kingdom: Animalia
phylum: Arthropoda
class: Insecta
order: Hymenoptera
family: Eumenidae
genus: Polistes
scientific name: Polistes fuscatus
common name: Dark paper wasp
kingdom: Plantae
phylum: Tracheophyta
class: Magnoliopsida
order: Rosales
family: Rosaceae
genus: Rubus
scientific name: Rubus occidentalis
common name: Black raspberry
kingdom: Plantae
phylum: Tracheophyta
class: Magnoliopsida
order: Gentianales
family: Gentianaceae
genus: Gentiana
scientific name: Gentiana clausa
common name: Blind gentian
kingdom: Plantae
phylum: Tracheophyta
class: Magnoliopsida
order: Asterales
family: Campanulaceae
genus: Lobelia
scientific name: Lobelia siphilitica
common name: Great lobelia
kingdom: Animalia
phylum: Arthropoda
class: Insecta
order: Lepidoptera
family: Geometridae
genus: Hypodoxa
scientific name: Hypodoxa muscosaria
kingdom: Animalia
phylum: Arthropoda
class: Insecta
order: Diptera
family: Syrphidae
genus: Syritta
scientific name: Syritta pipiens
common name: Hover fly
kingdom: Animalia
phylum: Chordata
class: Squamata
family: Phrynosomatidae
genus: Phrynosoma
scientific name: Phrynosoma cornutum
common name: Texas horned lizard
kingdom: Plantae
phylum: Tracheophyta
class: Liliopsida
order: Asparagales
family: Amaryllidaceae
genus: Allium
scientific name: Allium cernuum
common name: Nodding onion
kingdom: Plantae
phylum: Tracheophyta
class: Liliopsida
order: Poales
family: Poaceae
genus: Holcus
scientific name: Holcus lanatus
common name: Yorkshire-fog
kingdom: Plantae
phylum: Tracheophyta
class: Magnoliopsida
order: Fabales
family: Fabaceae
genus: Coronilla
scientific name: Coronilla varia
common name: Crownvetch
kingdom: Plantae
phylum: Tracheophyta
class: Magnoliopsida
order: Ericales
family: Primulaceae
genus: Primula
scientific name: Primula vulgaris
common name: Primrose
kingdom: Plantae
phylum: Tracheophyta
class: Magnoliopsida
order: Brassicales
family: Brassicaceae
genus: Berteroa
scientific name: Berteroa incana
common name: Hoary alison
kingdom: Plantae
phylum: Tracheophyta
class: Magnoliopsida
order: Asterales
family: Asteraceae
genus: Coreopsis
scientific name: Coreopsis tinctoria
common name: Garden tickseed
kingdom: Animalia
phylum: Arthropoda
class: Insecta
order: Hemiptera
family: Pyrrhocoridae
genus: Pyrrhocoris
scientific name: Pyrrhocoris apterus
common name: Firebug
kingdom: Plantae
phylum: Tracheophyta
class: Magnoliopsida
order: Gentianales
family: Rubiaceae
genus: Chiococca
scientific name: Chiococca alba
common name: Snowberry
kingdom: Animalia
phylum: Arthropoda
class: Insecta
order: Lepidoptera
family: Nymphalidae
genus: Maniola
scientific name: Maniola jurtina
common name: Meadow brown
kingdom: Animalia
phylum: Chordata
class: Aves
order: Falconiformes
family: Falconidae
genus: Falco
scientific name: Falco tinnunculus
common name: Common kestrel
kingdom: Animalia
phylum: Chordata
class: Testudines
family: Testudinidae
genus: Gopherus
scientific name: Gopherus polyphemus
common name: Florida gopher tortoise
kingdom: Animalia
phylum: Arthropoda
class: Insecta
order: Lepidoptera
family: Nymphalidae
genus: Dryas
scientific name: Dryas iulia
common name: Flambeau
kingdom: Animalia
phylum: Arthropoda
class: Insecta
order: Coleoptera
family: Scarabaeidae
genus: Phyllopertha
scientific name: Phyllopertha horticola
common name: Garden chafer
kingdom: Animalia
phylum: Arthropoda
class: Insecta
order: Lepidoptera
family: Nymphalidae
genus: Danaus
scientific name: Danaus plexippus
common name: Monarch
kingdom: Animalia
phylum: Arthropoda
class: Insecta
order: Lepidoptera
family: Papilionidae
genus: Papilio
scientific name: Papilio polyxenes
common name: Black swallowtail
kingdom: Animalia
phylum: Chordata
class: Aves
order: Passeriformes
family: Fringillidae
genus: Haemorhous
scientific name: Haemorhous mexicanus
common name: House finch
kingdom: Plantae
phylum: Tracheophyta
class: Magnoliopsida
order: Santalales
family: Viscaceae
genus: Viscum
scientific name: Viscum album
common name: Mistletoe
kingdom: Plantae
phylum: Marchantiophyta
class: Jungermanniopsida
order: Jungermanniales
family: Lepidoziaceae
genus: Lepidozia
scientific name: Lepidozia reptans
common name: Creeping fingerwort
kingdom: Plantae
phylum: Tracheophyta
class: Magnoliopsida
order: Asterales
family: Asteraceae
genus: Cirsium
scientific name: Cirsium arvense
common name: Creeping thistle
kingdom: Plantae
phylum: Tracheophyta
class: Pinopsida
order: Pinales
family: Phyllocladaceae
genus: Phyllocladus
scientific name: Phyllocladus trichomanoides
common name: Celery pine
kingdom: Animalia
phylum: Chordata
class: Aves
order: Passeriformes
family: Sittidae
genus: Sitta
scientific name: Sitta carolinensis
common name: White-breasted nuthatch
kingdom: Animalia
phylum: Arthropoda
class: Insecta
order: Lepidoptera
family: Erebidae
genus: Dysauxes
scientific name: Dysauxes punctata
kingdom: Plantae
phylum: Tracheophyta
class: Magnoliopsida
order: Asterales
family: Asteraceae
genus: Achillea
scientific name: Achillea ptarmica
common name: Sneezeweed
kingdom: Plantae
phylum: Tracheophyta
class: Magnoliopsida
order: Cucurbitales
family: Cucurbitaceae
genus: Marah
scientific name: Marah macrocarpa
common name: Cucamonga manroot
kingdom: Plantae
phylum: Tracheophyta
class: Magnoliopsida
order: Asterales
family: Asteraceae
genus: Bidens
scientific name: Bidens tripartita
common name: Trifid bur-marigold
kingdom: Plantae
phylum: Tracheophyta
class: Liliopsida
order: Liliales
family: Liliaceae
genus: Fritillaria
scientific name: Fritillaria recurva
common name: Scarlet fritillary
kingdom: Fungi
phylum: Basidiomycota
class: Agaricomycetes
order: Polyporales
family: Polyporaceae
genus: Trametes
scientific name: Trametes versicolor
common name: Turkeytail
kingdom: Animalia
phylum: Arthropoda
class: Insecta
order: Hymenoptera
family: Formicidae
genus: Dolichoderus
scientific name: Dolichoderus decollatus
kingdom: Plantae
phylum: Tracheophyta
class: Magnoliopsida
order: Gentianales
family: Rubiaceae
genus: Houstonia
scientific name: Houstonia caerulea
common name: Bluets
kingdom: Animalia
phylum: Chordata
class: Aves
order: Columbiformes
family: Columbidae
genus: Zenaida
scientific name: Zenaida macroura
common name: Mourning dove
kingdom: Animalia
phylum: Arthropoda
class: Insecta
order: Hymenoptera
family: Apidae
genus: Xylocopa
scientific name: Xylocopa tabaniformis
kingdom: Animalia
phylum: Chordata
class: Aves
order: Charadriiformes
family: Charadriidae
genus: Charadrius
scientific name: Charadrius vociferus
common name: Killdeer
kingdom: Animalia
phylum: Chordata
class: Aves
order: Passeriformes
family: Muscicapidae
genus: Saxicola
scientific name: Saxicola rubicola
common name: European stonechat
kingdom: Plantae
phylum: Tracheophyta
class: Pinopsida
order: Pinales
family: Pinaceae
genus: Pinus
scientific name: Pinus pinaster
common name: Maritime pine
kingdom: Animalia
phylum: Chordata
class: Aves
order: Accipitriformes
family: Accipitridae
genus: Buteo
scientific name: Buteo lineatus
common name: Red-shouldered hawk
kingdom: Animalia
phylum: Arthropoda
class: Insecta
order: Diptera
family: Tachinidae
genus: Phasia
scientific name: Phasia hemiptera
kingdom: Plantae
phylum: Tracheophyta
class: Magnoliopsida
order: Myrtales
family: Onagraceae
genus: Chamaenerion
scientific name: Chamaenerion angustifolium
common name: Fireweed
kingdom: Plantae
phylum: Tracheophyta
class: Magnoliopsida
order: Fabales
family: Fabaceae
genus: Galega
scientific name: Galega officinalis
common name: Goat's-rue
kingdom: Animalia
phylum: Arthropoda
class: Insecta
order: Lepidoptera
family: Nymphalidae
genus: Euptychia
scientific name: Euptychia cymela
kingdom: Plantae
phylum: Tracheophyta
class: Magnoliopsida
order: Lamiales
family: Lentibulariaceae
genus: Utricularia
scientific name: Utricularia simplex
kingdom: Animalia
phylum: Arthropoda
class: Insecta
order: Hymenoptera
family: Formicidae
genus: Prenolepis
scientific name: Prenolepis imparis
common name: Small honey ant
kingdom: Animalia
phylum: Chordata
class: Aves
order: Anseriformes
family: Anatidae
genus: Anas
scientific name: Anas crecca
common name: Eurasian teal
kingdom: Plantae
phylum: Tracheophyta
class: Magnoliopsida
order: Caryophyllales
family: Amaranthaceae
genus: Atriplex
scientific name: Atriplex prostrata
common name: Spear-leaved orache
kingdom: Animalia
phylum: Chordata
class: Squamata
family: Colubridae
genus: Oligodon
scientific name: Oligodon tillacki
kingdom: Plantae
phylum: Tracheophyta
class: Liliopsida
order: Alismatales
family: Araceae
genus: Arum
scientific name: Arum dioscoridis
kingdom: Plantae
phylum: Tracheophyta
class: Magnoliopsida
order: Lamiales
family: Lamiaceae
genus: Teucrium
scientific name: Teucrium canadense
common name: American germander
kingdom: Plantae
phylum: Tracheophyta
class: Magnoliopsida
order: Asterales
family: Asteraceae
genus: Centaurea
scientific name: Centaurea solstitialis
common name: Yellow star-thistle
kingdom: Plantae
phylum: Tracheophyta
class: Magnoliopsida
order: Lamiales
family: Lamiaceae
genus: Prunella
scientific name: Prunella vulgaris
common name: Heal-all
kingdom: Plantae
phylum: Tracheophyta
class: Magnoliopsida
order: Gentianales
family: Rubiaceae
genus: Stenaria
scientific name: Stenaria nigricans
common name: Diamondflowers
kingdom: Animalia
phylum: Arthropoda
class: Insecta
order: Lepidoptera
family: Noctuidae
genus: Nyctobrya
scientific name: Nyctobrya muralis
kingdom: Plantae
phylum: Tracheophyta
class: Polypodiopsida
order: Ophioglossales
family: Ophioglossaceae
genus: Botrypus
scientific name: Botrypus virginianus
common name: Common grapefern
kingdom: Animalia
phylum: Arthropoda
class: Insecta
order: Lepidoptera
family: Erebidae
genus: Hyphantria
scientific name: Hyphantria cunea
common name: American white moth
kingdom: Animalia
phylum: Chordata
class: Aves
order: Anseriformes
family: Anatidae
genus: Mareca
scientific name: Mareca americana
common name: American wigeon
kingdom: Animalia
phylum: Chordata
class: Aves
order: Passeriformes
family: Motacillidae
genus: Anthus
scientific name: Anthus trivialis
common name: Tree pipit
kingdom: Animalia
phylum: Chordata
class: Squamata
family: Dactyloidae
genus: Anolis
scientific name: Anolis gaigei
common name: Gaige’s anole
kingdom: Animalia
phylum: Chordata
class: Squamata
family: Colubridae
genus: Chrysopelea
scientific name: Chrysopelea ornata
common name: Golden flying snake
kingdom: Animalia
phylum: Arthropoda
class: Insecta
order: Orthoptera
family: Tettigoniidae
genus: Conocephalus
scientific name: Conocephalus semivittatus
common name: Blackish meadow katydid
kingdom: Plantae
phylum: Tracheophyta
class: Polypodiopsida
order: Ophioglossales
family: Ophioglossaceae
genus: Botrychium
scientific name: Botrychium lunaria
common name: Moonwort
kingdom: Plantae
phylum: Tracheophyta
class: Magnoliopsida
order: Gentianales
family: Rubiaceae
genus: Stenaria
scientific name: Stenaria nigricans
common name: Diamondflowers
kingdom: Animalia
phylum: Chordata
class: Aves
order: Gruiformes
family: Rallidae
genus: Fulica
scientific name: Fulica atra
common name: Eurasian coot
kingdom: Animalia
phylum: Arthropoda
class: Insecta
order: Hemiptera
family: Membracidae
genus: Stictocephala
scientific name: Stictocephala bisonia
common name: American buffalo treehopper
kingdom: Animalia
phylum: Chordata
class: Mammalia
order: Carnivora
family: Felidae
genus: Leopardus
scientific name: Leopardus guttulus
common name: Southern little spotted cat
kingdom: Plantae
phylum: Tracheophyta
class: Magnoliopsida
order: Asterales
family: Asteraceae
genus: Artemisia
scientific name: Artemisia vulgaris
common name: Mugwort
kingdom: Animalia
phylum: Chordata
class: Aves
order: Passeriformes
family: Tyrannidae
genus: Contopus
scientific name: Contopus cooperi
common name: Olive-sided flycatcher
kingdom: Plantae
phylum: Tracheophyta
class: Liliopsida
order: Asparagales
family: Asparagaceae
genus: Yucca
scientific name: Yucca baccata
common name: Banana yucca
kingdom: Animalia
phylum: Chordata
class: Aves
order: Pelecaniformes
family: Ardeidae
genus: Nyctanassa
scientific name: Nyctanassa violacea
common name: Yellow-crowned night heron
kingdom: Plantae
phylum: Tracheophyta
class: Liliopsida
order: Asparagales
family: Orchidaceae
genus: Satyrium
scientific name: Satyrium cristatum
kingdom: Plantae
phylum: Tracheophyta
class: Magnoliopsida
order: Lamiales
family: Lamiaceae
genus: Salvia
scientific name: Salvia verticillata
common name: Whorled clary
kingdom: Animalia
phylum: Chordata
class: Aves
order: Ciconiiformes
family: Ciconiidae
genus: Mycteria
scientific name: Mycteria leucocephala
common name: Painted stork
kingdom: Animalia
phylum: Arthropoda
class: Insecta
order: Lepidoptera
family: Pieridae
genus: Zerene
====
## Job:
From the first line of the items above through the line that contains "family: Poaceae", output each line as a row of a Markdown table with the columns Row and Line, numbering the rows and skipping blank lines.

## Solution below:
| Row | Line |
|---|---|
| 1 | kingdom: Animalia |
| 2 | phylum: Arthropoda |
| 3 | class: Insecta |
| 4 | order: Hymenoptera |
| 5 | family: Eumenidae |
| 6 | genus: Polistes |
| 7 | scientific name: Polistes fuscatus |
| 8 | common name: Dark paper wasp |
| 9 | kingdom: Plantae |
| 10 | phylum: Tracheophyta |
| 11 | class: Magnoliopsida |
| 12 | order: Rosales |
| 13 | family: Rosaceae |
| 14 | genus: Rubus |
| 15 | scientific name: Rubus occidentalis |
| 16 | common name: Black raspberry |
| 17 | kingdom: Plantae |
| 18 | phylum: Tracheophyta |
| 19 | class: Magnoliopsida |
| 20 | order: Gentianales |
| 21 | family: Gentianaceae |
| 22 | genus: Gentiana |
| 23 | scientific name: Gentiana clausa |
| 24 | common name: Blind gentian |
| 25 | kingdom: Plantae |
| 26 | phylum: Tracheophyta |
| 27 | class: Magnoliopsida |
| 28 | order: Asterales |
| 29 | family: Campanulaceae |
| 30 | genus: Lobelia |
| 31 | scientific name: Lobelia siphilitica |
| 32 | common name: Great lobelia |
| 33 | kingdom: Animalia |
| 34 | phylum: Arthropoda |
| 35 | class: Insecta |
| 36 | order: Lepidoptera |
| 37 | family: Geometridae |
| 38 | genus: Hypodoxa |
| 39 | scientific name: Hypodoxa muscosaria |
| 40 | kingdom: Animalia |
| 41 | phylum: Arthropoda |
| 42 | class: Insecta |
| 43 | order: Diptera |
| 44 | family: Syrphidae |
| 45 | genus: Syritta |
| 46 | scientific name: Syritta pipiens |
| 47 | common name: Hover fly |
| 48 | kingdom: Animalia |
| 49 | phylum: Chordata |
| 50 | class: Squamata |
| 51 | family: Phrynosomatidae |
| 52 | genus: Phrynosoma |
| 53 | scientific name: Phrynosoma cornutum |
| 54 | common name: Texas horned lizard |
| 55 | kingdom: Plantae |
| 56 | phylum: Tracheophyta |
| 57 | class: Liliopsida |
| 58 | order: Asparagales |
| 59 | family: Amaryllidaceae |
| 60 | genus: Allium |
| 61 | scientific name: Allium cernuum |
| 62 | common name: Nodding onion |
| 63 | kingdom: Plantae |
| 64 | phylum: Tracheophyta |
| 65 | class: Liliopsida |
| 66 | order: Poales |
| 67 | family: Poaceae |